### DOCUMENT EXTRACT
-- START --
STAR-57. Check if pid is alive while waiting for logs #724

tlasica · 2021-01-14T14:36:04Z

Rationale:
When starting C* ccm checks logs, waiting for particular phrases.
We want to fail test asap if there is a problem with node start.

Before:
If there is any problem with node start it will not happen and start() will hit timeout, by default 90s.
So the test will fail after 90s while it actually fail after 5s.

After:
If logs are streamed ccm will check if node pid is still alive.
If not it will immediately raise NodeError to fail test telling that node is not started correctly.

Note:
this may break some tests, that are testing node start failure by expecting TimeoutError.
Such tests should be adjusted, but there should be only a few.

8ba2709 is about some refactoring
8a960d9 is the change

tlasica · 2021-01-14T15:08:05Z

Kind of interesting that build fails on python 3.7.7

tlasica · 2021-01-14T15:11:45Z

ccmlib/node.py

+                    pid_before_check = self.pid
+                    self.__update_status()
+                    if not self.is_running():
+                        raise RuntimeError("node {n} with pid {pid} is not running".format(n=self.name, pid=pid_before_check))


I wonder if it can cause problems... in the node.stop()
it should not but there is a possible race between reading log and the moment pid disappears

tlasica · 2021-01-14T15:19:55Z

retest this please

tlasica · 2021-01-14T20:12:35Z

hi, may I ask why did you close this PR @michaelsembwever ?

michaelsembwever · 2021-01-14T21:09:20Z

That was unintentional.

It looks like when I deleted the cassandra-test branch all PRs pointing to it got automatically closed.

ref: https://issues.apache.org/jira/browse/CASSANDRA-16383

tlasica · 2021-01-15T10:28:15Z

@michaelsembwever I see, so I can just rebase branch to master ...

michaelsembwever · 2021-01-15T10:58:01Z

I can just rebase branch to master ...

Yes :)

tlasica · 2021-01-15T16:29:57Z

ccmlib/cluster.py

@@ -518,8 +516,7 @@ def start(self, no_wait=False, verbose=False, wait_for_binary_proto=True,

                # if the node is going to allocate_strategy_ tokens during start, then wait_for_binary_proto=True
                node_wait_for_binary_proto = (self.can_generate_tokens() and self.use_vnodes and node.initial_token is None)
-
-                p = node.start(update_pid=False, jvm_args=jvm_args, jvm_version=jvm_version,
+                p = node.start(update_pid=True, jvm_args=jvm_args, jvm_version=jvm_version,


this is tricky change... I am not 100% it is correct
I wonder why we could start with update_pid=False?

ccmlib/common.py

tlasica · 2021-01-15T16:31:13Z

ccmlib/node.py

@@ -558,21 +558,35 @@ def watch_log_for(self, exprs, from_mark=None, timeout=600, process=None, verbos
                            matchings.append((line, m))
                            tofind.remove(e)
                            if len(tofind) == 0:
+                                common.debug("return")
-- END --
[A block of data]
-- START --
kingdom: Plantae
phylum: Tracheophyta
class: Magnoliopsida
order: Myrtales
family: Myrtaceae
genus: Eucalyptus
-- END --
### ACTIONS TO TAKE
a) In the pull request thread, write out the part starting at "hi, may I ask" and ending at "got automatically closed.", swapping "unintentional" for "accidental".
b) According to the pull request thread, how long does start() wait by default before it hits its timeout?
c) Go on with the pull request thread from where it stops.

### ANSWERS TO THE PROBLEMS
a)
hi, may I ask why did you close this PR @michaelsembwever ?

michaelsembwever · 2021-01-14T21:09:20Z

That was accidental.

It looks like when I deleted the cassandra-test branch all PRs pointing to it got automatically closed.

b) 90 seconds.

c)
TO BE REMOVED

tlasica · 2021-01-15T16:35:10Z

ccmlib/node.py

+                        common.warning(msg)
+                        raise NodeError(msg)
+
+                # process is in this case process that started C*


This is another tricky part....

Possibly the intention of this part of the code was to actually finish immediately if child process terminated...
return None as not supper effective as results are not checked.

There is one interesting thing:
when checking None it can fail positive tests: test3 or test2 which is kind of unexpected.

tlasica · 2021-01-15T16:35:21Z

ccmlib/node.py

@@ -639,7 +653,14 @@ def wait_for_binary_interface(self, **kwargs):
        Emits a warning if not listening after NODE_WAIT_TIMEOUT_IN_SECS seconds.
        """
        if self.cluster.version() >= '1.2':
-            self.watch_log_for("Starting listening for CQL clients", **kwargs)
+            start_time = time.time()


TODO: remove logging

tlasica · 2021-01-15T16:43:04Z

ccmlib/node.py

@@ -1857,55 +1878,57 @@ def _update_topology_file(self):
        with open(topology_file, 'w') as f:
            f.write(content)

+    def _is_pid_running(self):


to extract is_pid_running()
and to make status updating logic simpler

tlasica · 2021-01-15T17:15:42Z

ccmlib/node.py

+                        common.warning(msg)
+                        raise NodeError(msg)
+
+                # this can preliminary end checking (if child process is terminated)


IIUC: if child process terminated => return None
but this None is not checked anywhere....
and when I added check some normal tests like start simply started to fail...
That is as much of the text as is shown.